Before partnering with the nine brands in their portfolio—including respected names like Madrigal Family Winery, DeLille Cellars, and Sbragia Family Vineyards, among others—Bacchus considered 200 before deciding. That sort of attention to the fine-grained details of each wine brand individually is as close as any investor can get to an assurance that the resulting partnership will be fruitful for both parties—not just from a bottom-line perspective, but also from a qualitative one. “We won’t go into a situation if all we’re contributing is money,” Kaufman added. “We strive—I’m not sure we always succeed but we strive—to free up the winemaker and the winemaker’s staff to do what they do best, which is make and sell great wine. And we do our best to take a lot of the other burdens of running a business off of their shoulders.”

Along those burdens is land development. Many top producers own more acreage than they actually have planted, so the new owners have the opportunity to develop vineyards in addition to what’s already on-line and producing high-quality grapes.

Of course, the purchase of land isn’t always part of the deal—that, Vintage Wine Estate’s Pat Rooney explained, “depends on the deal and the price point. We produce and market wines from $10 to $100+. The wines on the higher end are estate wine brands which generally include both winery and vineyards.” When Vintage purchased Clos Pegasse, for example, the deal included the winery itself as well as 450 estate-vineyard acres. For brands on the lower-priced end of the spectrum, however, he noted that they typically don’t include land: “In these cases,” he explained, “we are able to use our long term vineyard relationships to supply the fruit and wines.”

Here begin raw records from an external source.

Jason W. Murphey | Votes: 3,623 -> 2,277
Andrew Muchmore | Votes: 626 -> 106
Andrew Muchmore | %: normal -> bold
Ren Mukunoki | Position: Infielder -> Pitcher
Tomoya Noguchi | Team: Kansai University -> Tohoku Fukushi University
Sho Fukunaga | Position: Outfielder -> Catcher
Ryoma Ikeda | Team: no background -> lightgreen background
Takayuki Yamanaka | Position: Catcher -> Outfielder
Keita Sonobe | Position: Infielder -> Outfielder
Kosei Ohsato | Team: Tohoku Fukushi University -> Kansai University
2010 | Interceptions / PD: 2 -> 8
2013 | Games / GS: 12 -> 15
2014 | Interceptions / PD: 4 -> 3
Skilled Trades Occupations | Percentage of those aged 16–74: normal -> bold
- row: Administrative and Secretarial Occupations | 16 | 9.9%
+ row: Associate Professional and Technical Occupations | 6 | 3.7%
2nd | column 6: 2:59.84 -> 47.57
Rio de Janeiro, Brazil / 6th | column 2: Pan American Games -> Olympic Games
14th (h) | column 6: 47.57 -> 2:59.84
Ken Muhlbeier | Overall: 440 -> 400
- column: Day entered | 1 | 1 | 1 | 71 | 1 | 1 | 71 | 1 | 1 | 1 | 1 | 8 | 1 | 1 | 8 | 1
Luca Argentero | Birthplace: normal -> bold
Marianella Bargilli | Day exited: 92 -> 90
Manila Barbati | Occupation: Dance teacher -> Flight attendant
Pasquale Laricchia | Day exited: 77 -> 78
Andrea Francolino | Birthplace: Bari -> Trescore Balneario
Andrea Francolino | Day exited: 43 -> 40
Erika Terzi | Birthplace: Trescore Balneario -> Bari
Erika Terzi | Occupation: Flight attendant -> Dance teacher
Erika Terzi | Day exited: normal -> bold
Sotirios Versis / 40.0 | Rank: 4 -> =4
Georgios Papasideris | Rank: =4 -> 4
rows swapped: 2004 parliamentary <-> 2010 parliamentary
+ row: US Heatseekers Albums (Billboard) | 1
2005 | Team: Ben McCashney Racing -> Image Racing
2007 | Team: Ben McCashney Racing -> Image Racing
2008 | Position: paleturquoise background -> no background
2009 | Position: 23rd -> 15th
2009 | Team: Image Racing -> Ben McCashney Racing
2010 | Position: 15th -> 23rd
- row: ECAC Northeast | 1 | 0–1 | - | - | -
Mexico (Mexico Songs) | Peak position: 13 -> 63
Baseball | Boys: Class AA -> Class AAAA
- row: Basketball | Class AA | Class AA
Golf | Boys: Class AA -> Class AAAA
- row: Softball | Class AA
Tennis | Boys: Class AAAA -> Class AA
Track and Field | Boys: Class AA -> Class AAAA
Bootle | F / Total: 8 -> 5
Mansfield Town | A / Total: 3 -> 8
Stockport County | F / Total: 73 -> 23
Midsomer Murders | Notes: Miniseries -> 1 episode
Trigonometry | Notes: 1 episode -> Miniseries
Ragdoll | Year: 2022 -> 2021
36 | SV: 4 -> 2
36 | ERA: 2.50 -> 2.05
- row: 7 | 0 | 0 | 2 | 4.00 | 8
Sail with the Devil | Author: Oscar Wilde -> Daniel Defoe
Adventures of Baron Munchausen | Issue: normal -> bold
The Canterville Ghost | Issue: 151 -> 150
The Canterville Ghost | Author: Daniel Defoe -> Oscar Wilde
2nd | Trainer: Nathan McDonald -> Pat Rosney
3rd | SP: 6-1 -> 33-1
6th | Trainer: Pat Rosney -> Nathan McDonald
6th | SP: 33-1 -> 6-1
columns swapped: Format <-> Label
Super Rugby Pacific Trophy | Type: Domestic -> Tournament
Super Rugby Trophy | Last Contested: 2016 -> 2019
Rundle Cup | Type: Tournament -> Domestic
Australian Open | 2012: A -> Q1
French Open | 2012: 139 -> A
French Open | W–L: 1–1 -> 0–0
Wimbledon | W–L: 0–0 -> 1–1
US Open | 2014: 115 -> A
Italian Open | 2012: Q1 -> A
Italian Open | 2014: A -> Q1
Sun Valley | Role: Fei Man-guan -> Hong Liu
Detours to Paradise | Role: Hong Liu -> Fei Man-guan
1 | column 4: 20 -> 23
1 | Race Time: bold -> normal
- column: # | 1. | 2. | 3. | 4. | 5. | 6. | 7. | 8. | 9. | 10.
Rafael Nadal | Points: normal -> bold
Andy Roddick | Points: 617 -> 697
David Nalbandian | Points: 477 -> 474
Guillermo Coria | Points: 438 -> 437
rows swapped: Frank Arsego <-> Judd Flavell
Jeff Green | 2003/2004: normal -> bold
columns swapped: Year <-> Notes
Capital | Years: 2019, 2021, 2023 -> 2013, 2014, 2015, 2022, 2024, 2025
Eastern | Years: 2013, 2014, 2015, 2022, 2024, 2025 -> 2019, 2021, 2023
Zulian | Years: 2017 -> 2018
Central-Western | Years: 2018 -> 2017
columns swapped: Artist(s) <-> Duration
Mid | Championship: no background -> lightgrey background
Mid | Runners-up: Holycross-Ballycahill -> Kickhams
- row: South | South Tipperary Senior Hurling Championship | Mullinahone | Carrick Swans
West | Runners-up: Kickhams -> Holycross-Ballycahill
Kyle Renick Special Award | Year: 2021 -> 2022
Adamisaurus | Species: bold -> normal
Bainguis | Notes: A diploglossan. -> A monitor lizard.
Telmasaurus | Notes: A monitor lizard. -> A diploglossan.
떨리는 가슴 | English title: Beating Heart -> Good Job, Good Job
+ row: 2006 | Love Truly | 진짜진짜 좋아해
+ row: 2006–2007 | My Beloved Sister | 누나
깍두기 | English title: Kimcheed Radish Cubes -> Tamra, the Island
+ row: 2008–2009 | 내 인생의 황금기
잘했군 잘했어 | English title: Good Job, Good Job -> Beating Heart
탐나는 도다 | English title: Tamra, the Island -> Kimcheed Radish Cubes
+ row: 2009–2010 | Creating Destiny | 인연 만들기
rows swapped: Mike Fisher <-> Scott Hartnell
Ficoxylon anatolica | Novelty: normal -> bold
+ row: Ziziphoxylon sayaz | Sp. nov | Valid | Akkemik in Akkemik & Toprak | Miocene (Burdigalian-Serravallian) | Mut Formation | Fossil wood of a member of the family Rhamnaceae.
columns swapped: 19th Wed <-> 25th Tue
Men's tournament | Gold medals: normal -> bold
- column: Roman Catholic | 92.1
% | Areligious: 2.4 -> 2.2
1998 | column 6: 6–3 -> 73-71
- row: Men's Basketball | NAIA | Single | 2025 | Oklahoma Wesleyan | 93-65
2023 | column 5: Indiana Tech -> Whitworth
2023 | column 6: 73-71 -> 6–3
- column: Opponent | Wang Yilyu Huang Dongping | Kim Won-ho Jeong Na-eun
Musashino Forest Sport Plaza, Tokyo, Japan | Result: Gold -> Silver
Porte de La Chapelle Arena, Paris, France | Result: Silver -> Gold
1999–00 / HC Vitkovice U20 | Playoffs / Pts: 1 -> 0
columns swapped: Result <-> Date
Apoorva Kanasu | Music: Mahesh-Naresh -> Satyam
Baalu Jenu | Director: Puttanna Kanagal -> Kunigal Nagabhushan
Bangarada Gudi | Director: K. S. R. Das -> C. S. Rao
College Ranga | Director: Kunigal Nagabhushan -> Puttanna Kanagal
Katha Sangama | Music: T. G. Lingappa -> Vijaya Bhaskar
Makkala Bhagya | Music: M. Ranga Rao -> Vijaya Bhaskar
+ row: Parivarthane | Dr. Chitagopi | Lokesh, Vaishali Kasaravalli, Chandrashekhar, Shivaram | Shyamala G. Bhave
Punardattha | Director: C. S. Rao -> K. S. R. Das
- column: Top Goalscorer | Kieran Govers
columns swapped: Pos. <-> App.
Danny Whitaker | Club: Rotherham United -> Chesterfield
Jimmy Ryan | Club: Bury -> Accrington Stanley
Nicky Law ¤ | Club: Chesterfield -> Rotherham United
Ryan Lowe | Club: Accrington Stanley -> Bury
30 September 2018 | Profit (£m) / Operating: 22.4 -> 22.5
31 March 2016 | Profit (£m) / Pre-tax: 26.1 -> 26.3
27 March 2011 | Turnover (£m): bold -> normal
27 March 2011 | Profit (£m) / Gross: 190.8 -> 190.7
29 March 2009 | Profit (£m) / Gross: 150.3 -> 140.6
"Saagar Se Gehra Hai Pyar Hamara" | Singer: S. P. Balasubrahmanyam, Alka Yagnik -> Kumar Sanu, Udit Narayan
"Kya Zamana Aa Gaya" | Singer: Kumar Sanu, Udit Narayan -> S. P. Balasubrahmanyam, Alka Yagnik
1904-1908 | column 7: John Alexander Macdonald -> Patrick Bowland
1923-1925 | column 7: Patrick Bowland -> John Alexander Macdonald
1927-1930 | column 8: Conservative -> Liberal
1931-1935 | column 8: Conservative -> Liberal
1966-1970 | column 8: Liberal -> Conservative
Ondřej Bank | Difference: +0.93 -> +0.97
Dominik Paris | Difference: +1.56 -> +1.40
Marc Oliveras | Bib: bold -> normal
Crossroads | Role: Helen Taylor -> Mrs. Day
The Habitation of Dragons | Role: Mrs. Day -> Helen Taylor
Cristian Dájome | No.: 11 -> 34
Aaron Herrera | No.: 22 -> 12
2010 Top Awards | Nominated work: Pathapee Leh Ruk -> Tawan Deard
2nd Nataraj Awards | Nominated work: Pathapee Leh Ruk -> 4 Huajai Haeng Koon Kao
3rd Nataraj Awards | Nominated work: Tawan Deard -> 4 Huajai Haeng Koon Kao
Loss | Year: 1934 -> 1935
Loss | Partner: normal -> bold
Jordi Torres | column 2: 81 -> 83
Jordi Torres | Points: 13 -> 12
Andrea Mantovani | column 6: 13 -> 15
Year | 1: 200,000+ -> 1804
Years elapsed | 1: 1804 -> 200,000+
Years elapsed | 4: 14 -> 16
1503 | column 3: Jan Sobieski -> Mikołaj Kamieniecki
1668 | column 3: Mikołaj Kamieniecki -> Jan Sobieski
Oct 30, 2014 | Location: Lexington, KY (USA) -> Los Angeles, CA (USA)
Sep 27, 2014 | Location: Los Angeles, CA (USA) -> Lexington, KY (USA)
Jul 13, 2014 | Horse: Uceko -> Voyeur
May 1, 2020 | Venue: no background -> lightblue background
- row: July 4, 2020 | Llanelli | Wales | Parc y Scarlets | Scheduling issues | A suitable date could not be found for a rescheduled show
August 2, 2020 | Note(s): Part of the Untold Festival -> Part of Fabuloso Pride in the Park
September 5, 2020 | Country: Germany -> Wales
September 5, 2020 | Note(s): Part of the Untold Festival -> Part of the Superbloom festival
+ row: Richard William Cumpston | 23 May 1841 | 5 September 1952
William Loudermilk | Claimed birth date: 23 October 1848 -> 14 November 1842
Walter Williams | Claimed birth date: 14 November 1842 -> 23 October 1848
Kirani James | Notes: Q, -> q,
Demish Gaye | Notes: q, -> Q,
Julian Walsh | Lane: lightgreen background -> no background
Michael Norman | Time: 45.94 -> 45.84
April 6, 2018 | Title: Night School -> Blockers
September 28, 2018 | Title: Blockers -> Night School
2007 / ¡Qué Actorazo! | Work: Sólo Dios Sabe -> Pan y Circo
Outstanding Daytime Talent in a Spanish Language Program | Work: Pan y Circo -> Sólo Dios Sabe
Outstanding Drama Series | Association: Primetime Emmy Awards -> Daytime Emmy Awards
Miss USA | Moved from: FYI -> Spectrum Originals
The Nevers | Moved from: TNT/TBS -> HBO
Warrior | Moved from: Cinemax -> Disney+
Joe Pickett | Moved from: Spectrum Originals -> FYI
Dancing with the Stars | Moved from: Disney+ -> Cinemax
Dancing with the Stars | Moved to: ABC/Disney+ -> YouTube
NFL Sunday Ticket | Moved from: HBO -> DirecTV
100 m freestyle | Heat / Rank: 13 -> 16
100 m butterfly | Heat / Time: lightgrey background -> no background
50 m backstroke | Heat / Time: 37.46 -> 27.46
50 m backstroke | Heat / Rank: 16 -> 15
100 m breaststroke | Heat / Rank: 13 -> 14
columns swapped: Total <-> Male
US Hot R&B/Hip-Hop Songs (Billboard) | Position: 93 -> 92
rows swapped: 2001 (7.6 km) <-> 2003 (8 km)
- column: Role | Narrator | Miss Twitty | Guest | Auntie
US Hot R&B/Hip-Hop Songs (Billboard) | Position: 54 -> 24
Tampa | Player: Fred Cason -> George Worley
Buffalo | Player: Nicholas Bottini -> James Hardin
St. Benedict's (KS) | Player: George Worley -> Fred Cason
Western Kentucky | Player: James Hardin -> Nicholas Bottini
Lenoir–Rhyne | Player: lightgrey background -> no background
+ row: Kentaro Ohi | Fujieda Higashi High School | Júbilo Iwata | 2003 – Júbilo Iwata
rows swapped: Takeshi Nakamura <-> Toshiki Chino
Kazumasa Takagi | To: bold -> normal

Perhaps one of the great advantages to having a larger corporate entity, with far deeper pockets to work with, is the wine brand’s newfound ability to invest in equipment, to take fuller advantage of the land, and to fund the necessary soil studies and exploration of which rootstocks, grape varieties, and clones are best suited to a particular site—all with them aim of leveraging existing land to maximize quality and profit. Establishing a new vineyard is an expensive project, and requires far more preliminary work and study than just digging holes in the ground and planting vines. Not only can the new, larger investors typically afford this with relatively greater ease, but they are also incentivized to do so in order to increase production or diversify the brand’s range within the existing portfolio of wines.

As summer turns to fall, I expect to see more wine industry mergers and acquisitions, partnerships, and investments. If the economy continues to do fairly well, consumers will keep on buying high-end wines crafted by producers that are increasingly attractive to investors. And if the economy slows down, and consumers start buying less wine, or less-expensive wine, then those wineries will still likely be appealing from an investment standpoint, just for different reasons—owners may be willing to sell for less money in order to gain a cash infusion. Combine that with a growing market, consolidations in distribution, and demand for high-quality American wine both here and abroad, and there is no reason to assume that this wine world trend of increasing mergers, acquisitions, investments, and partnerships will slow down anytime soon.